Tahun lalu, 74 startup AI India baru menerima pendanaan—hanya sebagian kecil dari lebih dari 1.000 startup yang didanai di AS.
Startup AI India hanya mengumpulkan $1,16 miliar secara privat, dibandingkan dengan lebih dari $100 miliar di AS dan hampir $10 miliar di Tiongkok.
Namun, keterlibatan intelektual dengan AI di India cukup tinggi, dengan negara ini menyumbang 9,2% publikasi artikel AI—sedikit lebih banyak daripada AS, tetapi di belakang Eropa dan Tiongkok menurut Stanford AI Index.
Para ahli mengatakan keunggulan AI India mungkin tidak terletak pada membangun model bahasa yang mahal, tetapi lebih pada pemanfaatannya di hilir untuk mendorong kewirausahaan.
“Saya pikir dalam jangka pendek, ada konsentrasi besar AI di AS. Tapi dalam 5-10 tahun ke depan, AI akan memiliki efek mendemokratisasi yang masif dalam penciptaan perusahaan baru. Pendiri dan pengusaha kecil akan sangat banyak dan efek hilirnya akan luar biasa bagi tempat-tempat seperti India dan Asia-Pasifik,” kata Shailendra Singh, Managing Director Peak XV Partners yang berinvestasi di startup AI, kepada BBC.
Singh mengatakan India mengalami lonjakan aplikasi konsumen bertenaga AI, dengan investasi startup AI meningkat dua kali lipat dari tahun lalu.
Lebih jauh, banyak startup India sekarang menggunakan AI untuk mengatasi tantangan dunia nyata bagi jutaan orang yang masih berada di sisi yang salah dari kesenjangan digital.
Sebagai contoh, MahaVISTAAR, aplikasi AI yang dijalankan pemerintah Maharashtra, menyampaikan informasi pertanian vital dalam bahasa Marathi setempat, menjangkau lebih dari 15 juta petani.
“Tempat-tempat tersulit untuk membuat kecerdasan buatan bekerja adalah juga tempat di mana AI paling penting. Jika AI dapat melayani ruang kelas, klinik, dan pertanian India, ia dapat melayani dunia,” tulis Nandan Nilekani, arsitek program biometrik India, dalam majalah The Economist bulan lalu.

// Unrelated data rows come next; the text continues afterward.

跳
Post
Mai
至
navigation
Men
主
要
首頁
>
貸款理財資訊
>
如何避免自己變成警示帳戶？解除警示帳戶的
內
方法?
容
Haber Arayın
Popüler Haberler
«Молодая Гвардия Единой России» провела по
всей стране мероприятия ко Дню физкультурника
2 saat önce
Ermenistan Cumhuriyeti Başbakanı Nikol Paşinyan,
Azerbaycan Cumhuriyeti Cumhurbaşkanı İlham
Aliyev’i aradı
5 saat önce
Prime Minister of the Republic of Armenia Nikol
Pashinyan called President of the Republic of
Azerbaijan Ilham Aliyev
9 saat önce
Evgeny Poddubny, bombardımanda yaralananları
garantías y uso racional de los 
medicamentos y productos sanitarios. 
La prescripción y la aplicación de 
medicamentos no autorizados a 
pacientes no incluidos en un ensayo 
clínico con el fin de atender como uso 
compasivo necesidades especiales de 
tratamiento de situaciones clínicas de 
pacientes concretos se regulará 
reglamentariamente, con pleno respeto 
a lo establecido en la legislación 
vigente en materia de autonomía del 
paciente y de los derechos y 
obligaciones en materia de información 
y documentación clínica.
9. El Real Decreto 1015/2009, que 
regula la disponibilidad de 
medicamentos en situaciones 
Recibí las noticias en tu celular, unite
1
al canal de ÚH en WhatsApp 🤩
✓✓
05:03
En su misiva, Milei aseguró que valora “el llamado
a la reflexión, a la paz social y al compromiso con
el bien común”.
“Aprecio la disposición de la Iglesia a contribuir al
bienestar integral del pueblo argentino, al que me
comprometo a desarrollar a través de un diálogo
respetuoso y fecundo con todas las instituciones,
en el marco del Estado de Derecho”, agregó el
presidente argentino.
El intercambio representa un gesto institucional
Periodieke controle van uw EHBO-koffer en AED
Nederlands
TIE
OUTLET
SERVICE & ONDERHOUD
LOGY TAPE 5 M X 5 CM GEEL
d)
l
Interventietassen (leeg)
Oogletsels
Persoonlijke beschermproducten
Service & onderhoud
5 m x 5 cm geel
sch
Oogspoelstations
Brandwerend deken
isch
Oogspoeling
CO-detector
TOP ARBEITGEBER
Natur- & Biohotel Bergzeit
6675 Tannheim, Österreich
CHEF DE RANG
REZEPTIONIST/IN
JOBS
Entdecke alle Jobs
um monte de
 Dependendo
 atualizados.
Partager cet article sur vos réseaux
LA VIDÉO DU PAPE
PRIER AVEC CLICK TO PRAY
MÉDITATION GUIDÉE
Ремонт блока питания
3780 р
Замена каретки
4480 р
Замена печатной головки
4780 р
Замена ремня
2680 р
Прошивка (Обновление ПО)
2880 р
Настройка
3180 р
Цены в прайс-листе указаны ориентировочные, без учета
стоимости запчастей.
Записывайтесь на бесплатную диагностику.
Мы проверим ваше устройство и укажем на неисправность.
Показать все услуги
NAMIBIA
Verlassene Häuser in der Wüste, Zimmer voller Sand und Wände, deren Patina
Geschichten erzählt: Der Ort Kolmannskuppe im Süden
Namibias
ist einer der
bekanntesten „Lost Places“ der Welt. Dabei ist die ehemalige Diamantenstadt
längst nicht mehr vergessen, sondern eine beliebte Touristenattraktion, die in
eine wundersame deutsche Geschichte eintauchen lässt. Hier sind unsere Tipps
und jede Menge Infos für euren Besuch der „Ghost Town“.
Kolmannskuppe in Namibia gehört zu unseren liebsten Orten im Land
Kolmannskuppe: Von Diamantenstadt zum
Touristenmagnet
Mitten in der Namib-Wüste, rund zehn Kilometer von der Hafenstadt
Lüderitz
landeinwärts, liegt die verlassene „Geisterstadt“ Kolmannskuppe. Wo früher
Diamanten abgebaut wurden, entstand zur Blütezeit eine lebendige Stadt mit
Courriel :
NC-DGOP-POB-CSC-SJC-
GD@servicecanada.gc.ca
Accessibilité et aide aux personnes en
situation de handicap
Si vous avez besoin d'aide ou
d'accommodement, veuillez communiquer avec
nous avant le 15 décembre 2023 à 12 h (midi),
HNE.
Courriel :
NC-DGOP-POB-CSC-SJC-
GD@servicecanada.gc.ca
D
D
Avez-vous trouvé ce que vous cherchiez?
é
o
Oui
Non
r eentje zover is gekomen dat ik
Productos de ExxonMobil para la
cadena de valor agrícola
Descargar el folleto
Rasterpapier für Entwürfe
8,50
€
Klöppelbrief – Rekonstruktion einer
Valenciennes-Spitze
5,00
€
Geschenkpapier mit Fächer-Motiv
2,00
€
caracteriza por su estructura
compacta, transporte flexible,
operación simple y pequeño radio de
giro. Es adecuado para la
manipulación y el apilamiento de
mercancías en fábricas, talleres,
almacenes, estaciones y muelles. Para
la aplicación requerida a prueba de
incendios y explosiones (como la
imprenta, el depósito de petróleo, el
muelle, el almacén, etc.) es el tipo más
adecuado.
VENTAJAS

Sebagian dari hal itu telah mulai terjadi, seperti yang ditunjukkan oleh aplikasi seperti MahaVISTAAR dan lainnya.
AI membawa peluang baru, tetapi dapat mengganggu sektor layanan TI India, yang menggerakkan ekonominya dan menciptakan jutaan lapangan kerja selama 30 tahun terakhir.
Ketika AI mengacak-acak beberapa fungsi bisnis mereka, firma IT miliaran dolar India akan menjadi area “kerentanan” utama, menurut Jefferies.
Kerentanan itu sudah mulai terlihat. Pertumbuhan di kantor pendukung TI India melambat, saham-sahamnya kinerjanya di bawah rata-rata, perekrutan menyusut dan upah stagnan karena bayang-bayang pengganggu baru semakin nyata.